Как ни странно, ближе к концу войны положение заключенных в нацистских лагерях несколько облегчилось. Германская военная промышленность отчаянно нуждалась в рабочих руках, и прежнее расточительство “человеческого материала” стало непозволительной роскошью (разумеется, это не относилось к евреям, которых уничтожали по-прежнему). Кроме того, легче жилось тем, у кого обнаружились какие-либо умения и навыки. Так, сам о. Генрих сумел устроиться как весьма искусный резчик по дереву.

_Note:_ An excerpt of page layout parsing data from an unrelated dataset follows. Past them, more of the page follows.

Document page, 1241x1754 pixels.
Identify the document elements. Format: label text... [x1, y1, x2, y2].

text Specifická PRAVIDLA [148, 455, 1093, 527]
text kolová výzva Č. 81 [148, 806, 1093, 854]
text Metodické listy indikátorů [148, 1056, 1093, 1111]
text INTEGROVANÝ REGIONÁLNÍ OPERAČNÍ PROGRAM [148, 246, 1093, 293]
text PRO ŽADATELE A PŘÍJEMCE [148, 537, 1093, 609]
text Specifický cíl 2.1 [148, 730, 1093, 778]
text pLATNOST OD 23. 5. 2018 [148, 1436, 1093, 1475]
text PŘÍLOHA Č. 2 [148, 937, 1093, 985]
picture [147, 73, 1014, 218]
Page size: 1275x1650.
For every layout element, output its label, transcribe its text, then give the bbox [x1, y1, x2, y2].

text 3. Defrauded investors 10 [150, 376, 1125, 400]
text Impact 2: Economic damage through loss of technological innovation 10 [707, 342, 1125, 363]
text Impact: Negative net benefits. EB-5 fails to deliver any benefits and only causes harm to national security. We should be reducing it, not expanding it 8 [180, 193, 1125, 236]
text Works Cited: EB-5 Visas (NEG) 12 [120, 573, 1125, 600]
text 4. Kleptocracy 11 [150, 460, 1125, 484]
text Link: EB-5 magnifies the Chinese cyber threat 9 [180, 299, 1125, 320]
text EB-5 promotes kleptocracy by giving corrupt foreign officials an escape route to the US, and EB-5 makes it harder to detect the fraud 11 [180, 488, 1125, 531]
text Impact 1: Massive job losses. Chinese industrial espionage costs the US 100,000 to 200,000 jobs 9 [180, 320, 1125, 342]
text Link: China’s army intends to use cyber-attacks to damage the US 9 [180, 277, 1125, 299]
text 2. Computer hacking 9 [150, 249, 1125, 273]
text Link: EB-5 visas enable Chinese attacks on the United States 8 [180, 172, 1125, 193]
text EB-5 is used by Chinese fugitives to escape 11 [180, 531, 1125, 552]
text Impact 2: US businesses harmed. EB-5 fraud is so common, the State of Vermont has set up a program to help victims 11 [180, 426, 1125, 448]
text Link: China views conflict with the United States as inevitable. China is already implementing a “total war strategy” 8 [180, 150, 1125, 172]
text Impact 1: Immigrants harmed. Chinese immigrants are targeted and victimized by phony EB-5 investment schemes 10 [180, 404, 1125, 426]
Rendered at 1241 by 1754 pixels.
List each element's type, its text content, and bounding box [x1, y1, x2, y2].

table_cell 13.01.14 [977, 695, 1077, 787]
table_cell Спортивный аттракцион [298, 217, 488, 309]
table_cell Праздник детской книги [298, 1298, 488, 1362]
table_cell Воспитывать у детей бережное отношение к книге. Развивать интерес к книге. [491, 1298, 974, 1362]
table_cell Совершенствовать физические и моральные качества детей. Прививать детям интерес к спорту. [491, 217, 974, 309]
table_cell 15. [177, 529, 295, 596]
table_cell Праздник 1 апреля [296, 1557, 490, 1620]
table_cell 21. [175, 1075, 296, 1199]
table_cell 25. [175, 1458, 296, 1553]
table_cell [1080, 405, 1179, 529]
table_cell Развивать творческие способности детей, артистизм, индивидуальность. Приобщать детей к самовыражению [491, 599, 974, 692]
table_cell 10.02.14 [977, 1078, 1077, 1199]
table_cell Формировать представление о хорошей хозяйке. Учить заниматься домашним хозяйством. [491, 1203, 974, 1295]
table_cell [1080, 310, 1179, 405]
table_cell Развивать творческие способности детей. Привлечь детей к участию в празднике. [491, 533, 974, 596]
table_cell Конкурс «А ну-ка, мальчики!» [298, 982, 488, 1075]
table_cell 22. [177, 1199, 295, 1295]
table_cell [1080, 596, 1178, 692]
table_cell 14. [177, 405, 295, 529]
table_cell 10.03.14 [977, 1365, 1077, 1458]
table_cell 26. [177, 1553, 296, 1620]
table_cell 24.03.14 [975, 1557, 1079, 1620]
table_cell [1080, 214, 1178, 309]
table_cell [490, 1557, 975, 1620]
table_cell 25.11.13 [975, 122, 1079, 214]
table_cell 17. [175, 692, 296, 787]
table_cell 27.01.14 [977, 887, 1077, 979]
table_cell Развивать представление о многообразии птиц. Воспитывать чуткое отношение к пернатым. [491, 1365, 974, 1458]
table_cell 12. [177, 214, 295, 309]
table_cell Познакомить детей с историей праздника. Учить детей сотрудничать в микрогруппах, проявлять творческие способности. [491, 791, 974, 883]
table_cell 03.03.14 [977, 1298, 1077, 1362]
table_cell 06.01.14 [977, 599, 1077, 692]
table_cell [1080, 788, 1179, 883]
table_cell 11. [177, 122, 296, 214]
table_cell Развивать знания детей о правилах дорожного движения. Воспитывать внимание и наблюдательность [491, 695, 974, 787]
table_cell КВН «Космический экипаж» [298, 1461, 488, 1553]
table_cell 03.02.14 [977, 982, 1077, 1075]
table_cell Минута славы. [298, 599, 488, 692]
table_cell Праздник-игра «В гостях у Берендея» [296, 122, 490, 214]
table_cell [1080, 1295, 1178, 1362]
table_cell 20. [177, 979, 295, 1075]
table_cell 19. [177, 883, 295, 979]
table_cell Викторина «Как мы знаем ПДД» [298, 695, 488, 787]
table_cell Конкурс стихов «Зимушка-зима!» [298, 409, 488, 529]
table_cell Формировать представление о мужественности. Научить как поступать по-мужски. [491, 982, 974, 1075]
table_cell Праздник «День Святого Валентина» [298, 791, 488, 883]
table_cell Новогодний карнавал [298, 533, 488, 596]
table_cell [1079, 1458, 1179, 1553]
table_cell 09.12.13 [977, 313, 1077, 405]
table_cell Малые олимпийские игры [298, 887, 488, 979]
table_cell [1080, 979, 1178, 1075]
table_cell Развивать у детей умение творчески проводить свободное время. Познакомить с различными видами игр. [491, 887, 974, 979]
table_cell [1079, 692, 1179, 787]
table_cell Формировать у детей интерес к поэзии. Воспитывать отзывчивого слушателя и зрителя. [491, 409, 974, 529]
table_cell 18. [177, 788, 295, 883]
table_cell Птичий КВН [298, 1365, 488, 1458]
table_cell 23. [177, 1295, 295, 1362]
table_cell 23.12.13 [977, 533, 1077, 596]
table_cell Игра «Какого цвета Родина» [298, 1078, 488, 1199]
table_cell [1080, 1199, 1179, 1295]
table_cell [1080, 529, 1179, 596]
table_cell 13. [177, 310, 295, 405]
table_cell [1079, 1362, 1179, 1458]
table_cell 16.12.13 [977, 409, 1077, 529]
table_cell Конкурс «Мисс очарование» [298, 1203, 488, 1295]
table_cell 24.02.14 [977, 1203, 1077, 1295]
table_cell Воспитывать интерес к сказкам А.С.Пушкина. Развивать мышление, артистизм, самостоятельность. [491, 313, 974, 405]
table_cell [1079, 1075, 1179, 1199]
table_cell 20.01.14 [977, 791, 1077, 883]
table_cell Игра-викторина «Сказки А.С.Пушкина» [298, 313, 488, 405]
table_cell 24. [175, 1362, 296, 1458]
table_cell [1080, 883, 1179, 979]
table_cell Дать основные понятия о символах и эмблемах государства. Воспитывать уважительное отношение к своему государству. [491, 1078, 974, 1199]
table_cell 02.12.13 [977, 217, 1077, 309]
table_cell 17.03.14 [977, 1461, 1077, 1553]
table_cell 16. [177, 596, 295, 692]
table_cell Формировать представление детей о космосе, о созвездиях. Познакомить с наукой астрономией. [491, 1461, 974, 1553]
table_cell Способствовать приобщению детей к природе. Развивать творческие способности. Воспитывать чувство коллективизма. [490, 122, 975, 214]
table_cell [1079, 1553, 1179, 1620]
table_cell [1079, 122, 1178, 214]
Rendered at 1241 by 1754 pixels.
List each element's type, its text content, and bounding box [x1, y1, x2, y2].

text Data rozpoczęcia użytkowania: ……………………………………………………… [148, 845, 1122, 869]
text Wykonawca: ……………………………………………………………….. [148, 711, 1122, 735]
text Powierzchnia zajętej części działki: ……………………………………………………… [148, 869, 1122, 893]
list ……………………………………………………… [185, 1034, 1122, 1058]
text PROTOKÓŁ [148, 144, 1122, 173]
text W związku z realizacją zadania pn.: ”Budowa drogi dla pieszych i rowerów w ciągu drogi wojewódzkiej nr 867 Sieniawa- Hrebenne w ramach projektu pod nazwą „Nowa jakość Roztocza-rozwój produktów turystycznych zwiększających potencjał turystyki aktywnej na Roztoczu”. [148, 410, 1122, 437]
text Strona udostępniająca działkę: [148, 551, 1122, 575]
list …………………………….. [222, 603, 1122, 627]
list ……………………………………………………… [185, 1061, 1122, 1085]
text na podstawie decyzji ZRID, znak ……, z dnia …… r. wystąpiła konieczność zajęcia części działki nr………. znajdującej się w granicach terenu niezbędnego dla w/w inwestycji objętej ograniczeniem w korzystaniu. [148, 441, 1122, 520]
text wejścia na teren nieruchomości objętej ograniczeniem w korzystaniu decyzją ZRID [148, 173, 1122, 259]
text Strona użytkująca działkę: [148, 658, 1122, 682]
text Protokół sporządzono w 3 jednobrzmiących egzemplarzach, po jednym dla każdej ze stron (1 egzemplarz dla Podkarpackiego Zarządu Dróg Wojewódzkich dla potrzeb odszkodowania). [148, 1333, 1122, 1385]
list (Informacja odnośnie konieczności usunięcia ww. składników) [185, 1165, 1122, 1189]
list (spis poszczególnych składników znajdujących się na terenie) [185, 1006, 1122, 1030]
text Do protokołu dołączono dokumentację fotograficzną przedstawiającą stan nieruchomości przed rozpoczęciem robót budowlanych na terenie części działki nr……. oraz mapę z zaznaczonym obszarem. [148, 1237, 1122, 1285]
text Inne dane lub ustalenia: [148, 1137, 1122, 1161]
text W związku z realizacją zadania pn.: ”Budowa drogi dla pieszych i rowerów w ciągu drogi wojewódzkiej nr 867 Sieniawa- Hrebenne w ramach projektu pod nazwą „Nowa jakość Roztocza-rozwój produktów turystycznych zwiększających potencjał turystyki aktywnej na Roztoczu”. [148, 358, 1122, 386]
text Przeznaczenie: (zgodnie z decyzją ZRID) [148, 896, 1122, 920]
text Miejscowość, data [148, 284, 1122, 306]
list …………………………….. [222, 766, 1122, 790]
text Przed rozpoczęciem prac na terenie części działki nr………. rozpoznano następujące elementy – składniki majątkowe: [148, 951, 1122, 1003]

Увы, последние дни войны, когда до желанного избавления осталось совсем чуть-чуть, принесли новые массовые жертвы — охрана, заметая следы, уничтожала заключенных или перегоняла их с места на место, отправляя в непосильные этапы, но тем, кто находился в Дахау, повезло — их буквально в самый последний момент освободили американцы. А затем… последовали испытания, которые несла с собой свобода. В первый же день после освобождения в лагере умерло более двух тысяч человек. “Организмы истощены после столь длительного голода, а тут вдруг консервированная волокнистая конина”. Был вандализм, были самосуды. Вкус у свободы, особенно принесенной извне, бывает горьким — и этот урок из книги, написанной шестьдесят лет назад, в наши дни оказывается поразительно злободневным.